What is expected
From the entries, copy every line that carries the string "searchOrgName".

Source data
--- --- ---

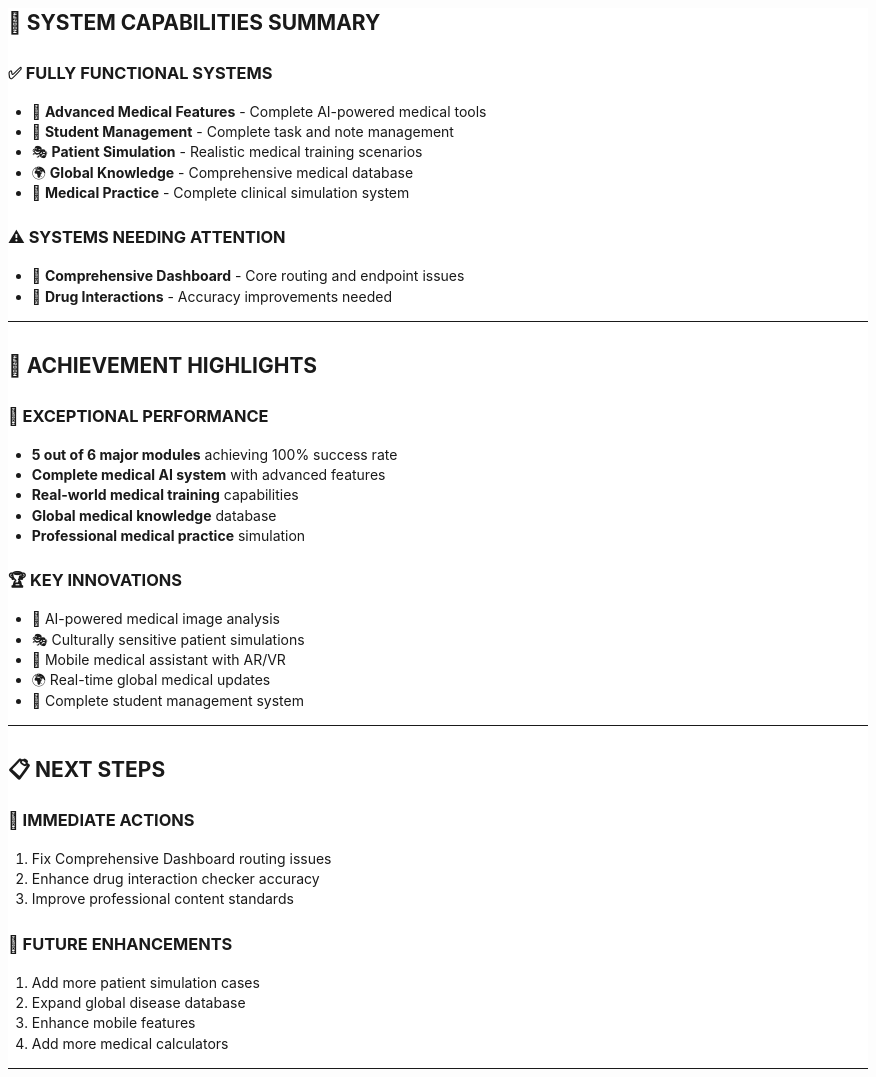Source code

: 
## 🚀 SYSTEM CAPABILITIES SUMMARY

### ✅ FULLY FUNCTIONAL SYSTEMS
- 🔬 **Advanced Medical Features** - Complete AI-powered medical tools
- 📅 **Student Management** - Complete task and note management
- 🎭 **Patient Simulation** - Realistic medical training scenarios
- 🌍 **Global Knowledge** - Comprehensive medical database
- 🏥 **Medical Practice** - Complete clinical simulation system

### ⚠️ SYSTEMS NEEDING ATTENTION
- 🏥 **Comprehensive Dashboard** - Core routing and endpoint issues
- 💊 **Drug Interactions** - Accuracy improvements needed

---

## 🎉 ACHIEVEMENT HIGHLIGHTS

### 🌟 EXCEPTIONAL PERFORMANCE
- **5 out of 6 major modules** achieving 100% success rate
- **Complete medical AI system** with advanced features
- **Real-world medical training** capabilities
- **Global medical knowledge** database
- **Professional medical practice** simulation

### 🏆 KEY INNOVATIONS
- 🔬 AI-powered medical image analysis
- 🎭 Culturally sensitive patient simulations
- 📱 Mobile medical assistant with AR/VR
- 🌍 Real-time global medical updates
- 📅 Complete student management system

---

## 📋 NEXT STEPS

### 🔧 IMMEDIATE ACTIONS
1. Fix Comprehensive Dashboard routing issues
2. Enhance drug interaction checker accuracy
3. Improve professional content standards

### 🚀 FUTURE ENHANCEMENTS
1. Add more patient simulation cases
2. Expand global disease database
3. Enhance mobile features
4. Add more medical calculators

---
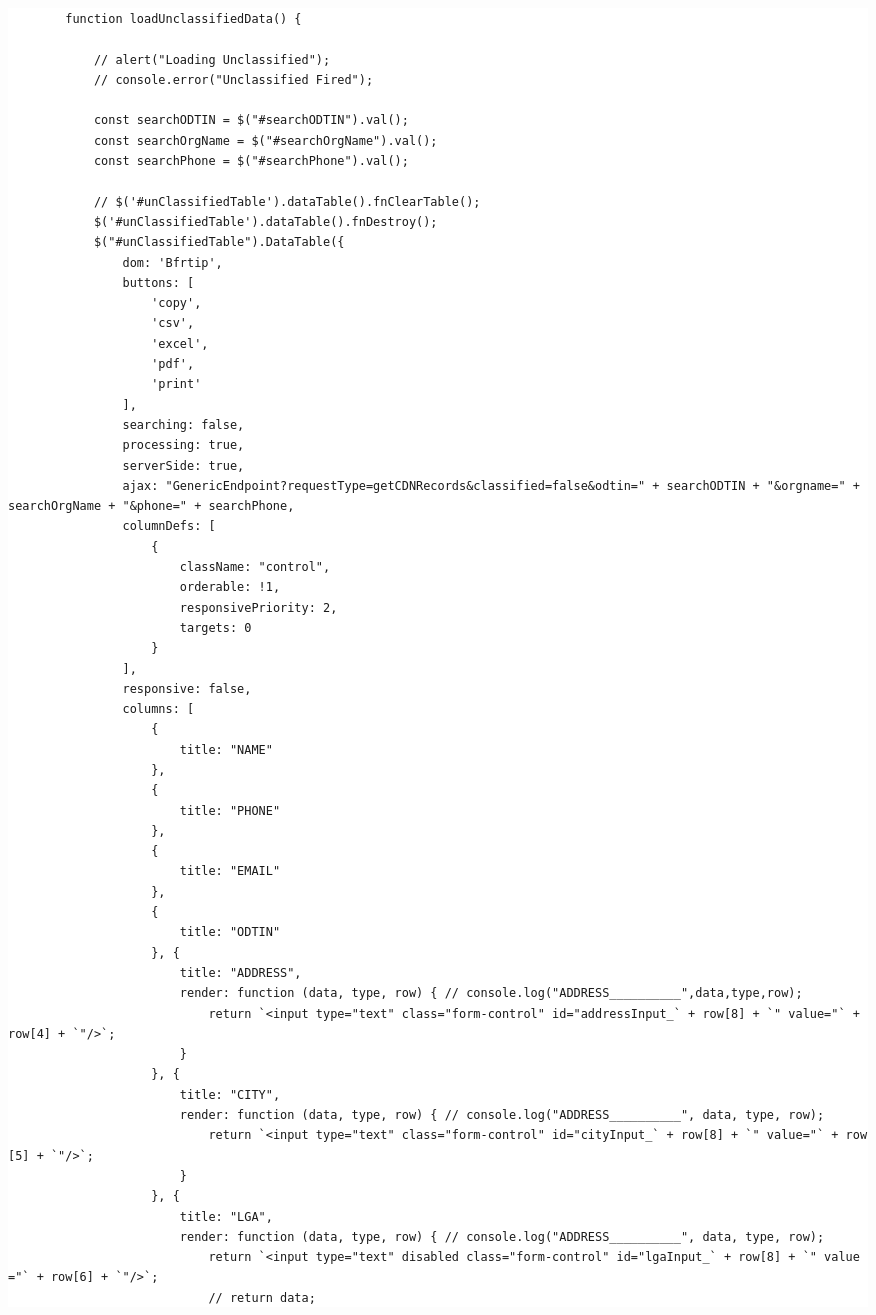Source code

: 
            function loadUnclassifiedData() {

                // alert("Loading Unclassified");
                // console.error("Unclassified Fired");

                const searchODTIN = $("#searchODTIN").val();
                const searchOrgName = $("#searchOrgName").val();
                const searchPhone = $("#searchPhone").val();

                // $('#unClassifiedTable').dataTable().fnClearTable();
                $('#unClassifiedTable').dataTable().fnDestroy();
                $("#unClassifiedTable").DataTable({
                    dom: 'Bfrtip',
                    buttons: [
                        'copy',
                        'csv',
                        'excel',
                        'pdf',
                        'print'
                    ],
                    searching: false,
                    processing: true,
                    serverSide: true,
                    ajax: "GenericEndpoint?requestType=getCDNRecords&classified=false&odtin=" + searchODTIN + "&orgname=" + searchOrgName + "&phone=" + searchPhone,
                    columnDefs: [
                        {
                            className: "control",
                            orderable: !1,
                            responsivePriority: 2,
                            targets: 0
                        }
                    ],
                    responsive: false,
                    columns: [
                        {
                            title: "NAME"
                        },
                        {
                            title: "PHONE"
                        },
                        {
                            title: "EMAIL"
                        },
                        {
                            title: "ODTIN"
                        }, {
                            title: "ADDRESS",
                            render: function (data, type, row) { // console.log("ADDRESS__________",data,type,row);
                                return `<input type="text" class="form-control" id="addressInput_` + row[8] + `" value="` + row[4] + `"/>`;
                            }
                        }, {
                            title: "CITY",
                            render: function (data, type, row) { // console.log("ADDRESS__________", data, type, row);
                                return `<input type="text" class="form-control" id="cityInput_` + row[8] + `" value="` + row[5] + `"/>`;
                            }
                        }, {
                            title: "LGA",
                            render: function (data, type, row) { // console.log("ADDRESS__________", data, type, row);
                                return `<input type="text" disabled class="form-control" id="lgaInput_` + row[8] + `" value="` + row[6] + `"/>`;
								// return data;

--- --- ---

Answer box
                const searchOrgName = $("#searchOrgName").val();
                    ajax: "GenericEndpoint?requestType=getCDNRecords&classified=false&odtin=" + searchODTIN + "&orgname=" + searchOrgName + "&phone=" + searchPhone,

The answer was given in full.